All these Google PR updates and de-rankings, and Google’s war on text link sellers have been an interesting occurrence on the web. Google started with one objective, that is to fight (eliminate) PR chasers and punish those who sell PageRanks. But the whole situation had many different outcomes. One of these outcomes is the reality check for many medium sized blogs.
Punishments… more punishments
First Google de-ranked many blogs (including mine) for selling text links (and banners) which didn’t use “nofollow” tags. It also punished all those who use Text-Link-Ads.com and other well known programs that offer text selling services. Then it furthered its fight and showed that it has no intention of slowing down, so few days back, it gave many blogs “zero” PageRanks.
The result was quite devastating to many bloggers. Because it either meant, no traffic from Google or no PageRank (or less PR) but still have some money through selling links. But if the advertisers were buying links from you just because you had high PR, then now you were in trouble. For these bloggers, there was only one choice, to surrender to Google. This meant, almost zero profit but have a shiny Google friendly blog (what’s the point?). But I guess that’s the only choice.

◆ Required actions ◆
1. In the post on Google's PageRank punishments, what did Google give many blogs a few days back?
2. What is the Spanish translation of this sentence from the post on Google's PageRank punishments: "The result was quite devastating to many bloggers."?
3. Carry on the post on Google's PageRank punishments, picking up after its last sentence.

◆ Information supplied ◆

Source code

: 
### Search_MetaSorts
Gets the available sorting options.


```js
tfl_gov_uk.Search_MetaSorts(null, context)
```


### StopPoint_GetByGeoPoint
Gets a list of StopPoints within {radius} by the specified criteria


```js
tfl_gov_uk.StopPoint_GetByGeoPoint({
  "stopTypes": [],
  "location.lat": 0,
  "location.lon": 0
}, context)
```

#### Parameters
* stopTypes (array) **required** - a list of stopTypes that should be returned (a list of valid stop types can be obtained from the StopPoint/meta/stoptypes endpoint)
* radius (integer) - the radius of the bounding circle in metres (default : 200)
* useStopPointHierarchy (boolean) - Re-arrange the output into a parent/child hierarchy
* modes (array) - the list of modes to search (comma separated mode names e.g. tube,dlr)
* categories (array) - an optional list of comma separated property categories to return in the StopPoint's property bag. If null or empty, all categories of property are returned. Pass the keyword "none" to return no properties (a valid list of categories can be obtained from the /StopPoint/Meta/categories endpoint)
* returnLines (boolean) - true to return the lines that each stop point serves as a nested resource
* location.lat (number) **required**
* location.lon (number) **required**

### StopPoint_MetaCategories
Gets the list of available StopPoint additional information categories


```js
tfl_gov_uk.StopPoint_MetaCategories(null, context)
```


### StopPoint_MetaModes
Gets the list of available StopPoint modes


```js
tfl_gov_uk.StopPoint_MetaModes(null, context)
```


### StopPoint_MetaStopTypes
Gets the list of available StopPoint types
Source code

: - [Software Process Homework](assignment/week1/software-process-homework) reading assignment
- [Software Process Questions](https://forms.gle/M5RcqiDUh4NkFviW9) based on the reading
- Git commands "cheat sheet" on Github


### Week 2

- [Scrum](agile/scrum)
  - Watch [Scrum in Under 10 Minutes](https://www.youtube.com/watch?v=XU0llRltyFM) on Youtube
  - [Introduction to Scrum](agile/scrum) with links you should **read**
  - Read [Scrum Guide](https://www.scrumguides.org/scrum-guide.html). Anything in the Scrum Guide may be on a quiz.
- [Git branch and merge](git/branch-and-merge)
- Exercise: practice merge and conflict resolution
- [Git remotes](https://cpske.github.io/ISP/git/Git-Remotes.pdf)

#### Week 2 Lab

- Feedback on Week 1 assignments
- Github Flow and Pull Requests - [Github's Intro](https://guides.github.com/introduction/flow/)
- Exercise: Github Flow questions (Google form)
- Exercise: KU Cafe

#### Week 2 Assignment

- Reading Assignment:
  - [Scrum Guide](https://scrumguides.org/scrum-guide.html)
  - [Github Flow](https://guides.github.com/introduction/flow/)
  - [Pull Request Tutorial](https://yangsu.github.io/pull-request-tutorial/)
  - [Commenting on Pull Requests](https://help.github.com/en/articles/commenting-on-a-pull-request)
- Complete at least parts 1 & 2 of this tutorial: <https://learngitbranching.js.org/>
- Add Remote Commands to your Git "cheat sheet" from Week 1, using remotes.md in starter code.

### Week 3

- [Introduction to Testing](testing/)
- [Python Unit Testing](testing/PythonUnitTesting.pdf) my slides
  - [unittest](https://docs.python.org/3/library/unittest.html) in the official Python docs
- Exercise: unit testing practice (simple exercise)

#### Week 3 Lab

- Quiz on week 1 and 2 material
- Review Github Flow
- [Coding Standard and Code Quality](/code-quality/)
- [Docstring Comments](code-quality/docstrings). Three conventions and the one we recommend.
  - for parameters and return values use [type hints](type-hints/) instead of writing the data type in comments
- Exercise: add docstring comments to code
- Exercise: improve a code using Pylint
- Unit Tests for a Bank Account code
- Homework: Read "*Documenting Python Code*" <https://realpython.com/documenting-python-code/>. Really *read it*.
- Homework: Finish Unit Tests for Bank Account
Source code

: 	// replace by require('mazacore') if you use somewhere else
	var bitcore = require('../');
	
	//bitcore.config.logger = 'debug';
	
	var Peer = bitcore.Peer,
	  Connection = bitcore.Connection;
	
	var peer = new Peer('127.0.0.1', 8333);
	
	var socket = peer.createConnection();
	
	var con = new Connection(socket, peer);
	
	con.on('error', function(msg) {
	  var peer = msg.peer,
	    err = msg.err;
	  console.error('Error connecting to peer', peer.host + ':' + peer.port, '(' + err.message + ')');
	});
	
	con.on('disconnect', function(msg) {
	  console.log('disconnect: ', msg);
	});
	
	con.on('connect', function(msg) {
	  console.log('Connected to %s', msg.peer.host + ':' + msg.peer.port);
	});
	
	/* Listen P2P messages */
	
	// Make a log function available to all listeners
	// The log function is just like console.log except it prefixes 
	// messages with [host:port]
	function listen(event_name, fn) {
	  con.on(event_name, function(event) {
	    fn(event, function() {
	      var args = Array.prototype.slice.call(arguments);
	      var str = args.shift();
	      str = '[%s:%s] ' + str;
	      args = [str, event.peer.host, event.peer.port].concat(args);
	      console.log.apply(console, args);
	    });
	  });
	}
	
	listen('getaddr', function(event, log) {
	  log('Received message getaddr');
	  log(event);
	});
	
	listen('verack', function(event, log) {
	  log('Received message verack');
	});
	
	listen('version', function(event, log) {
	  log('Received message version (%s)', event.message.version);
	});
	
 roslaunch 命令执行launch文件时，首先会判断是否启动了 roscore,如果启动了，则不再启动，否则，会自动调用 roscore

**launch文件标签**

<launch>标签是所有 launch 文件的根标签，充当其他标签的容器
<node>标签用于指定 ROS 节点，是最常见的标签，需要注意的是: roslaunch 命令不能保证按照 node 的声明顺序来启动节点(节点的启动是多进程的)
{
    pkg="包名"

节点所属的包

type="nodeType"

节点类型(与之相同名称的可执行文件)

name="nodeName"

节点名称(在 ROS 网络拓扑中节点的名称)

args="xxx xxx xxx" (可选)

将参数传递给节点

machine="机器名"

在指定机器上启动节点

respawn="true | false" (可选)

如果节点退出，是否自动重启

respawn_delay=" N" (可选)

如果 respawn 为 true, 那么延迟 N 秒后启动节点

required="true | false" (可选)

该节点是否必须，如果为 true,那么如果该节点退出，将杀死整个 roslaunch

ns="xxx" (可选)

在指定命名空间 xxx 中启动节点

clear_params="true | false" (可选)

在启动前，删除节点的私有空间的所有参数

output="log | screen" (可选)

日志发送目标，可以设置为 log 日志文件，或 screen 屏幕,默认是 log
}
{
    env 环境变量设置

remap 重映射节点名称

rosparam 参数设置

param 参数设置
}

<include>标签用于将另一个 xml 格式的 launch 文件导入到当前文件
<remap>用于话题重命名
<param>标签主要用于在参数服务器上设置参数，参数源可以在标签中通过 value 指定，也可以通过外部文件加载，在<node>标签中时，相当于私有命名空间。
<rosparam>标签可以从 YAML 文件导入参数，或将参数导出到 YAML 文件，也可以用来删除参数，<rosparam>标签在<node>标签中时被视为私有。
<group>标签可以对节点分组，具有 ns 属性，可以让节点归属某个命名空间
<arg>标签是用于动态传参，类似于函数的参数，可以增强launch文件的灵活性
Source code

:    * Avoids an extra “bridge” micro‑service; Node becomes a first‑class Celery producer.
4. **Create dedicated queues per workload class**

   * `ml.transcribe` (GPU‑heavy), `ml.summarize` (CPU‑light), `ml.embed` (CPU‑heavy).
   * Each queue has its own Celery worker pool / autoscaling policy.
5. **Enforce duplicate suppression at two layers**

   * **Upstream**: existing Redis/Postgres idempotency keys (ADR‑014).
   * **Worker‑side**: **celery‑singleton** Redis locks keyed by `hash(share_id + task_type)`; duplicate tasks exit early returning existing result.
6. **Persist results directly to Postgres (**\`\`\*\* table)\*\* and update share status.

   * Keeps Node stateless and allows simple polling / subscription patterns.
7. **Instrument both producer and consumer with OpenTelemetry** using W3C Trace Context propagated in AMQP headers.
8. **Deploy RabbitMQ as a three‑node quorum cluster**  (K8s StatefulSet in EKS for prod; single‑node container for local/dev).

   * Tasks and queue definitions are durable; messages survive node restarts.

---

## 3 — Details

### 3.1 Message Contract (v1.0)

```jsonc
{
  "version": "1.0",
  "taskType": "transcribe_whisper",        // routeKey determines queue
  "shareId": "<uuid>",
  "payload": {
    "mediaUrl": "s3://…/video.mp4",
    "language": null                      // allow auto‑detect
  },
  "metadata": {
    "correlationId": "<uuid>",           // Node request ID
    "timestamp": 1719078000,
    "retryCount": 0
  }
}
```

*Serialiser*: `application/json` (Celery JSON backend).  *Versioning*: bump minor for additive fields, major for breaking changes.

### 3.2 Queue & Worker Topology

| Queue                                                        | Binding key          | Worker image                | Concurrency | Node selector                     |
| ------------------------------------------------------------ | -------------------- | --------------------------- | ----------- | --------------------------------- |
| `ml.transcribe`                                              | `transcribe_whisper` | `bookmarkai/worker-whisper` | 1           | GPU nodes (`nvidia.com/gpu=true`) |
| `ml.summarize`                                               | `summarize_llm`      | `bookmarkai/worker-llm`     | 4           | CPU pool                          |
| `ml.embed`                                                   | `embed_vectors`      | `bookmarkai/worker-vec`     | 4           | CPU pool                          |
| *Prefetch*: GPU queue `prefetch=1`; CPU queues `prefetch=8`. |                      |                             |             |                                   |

◆ Answers to the tasks ◆
1. It gave many blogs "zero" PageRanks.

2. El resultado fue bastante devastador para muchos blogueros.

3.
Therefore, content is still the King. Because if you provide quality content, readers will still be coming to your blog. For them, it does not matter if you have zero in your pagerank toolbar, they will still be reading your blog. Only thing you need to keep writing useful articles.
Reality Check
I have never seen SitePoint marketplace being filled with this many blogs up for sale like now. Since Google started punishing blogs, more and more blogs are beings sold.
Latest blog joining the ranks of “blogs for sale” is the blog of Kumiko - CashQuests.com.
Her popular, often controversial blog is too up for sale at SitePoint Marketplace at the moment. Highest bid stands at $15,000, with two bids so far.
But it’s strange that she has not published about the blog sale at her blog. Maybe she wants to keep it secret from the readers, till the blog sale is completed. But I personally think that informing the readers about the sale would have been a better decision. Because readers are the ones who know your blog best, and they could actually be the potential buyers. Also, they could help to spread the word about the sale.
What future holds?
I think Google won’t stop their War On Terror-links in the near future. That said, it will have more affects on the blogosphere. More and more blogs (in the make money online category) will be sold off, closed down, or will be inactive. This means the gap between probloggers and beginner bloggers will widen. Most of the bloggers who are in the middle will decrease in size, over time successful ones will join the ranks of probloggers. And not so successful ones, won’t survive the big tide of Google-tsunami.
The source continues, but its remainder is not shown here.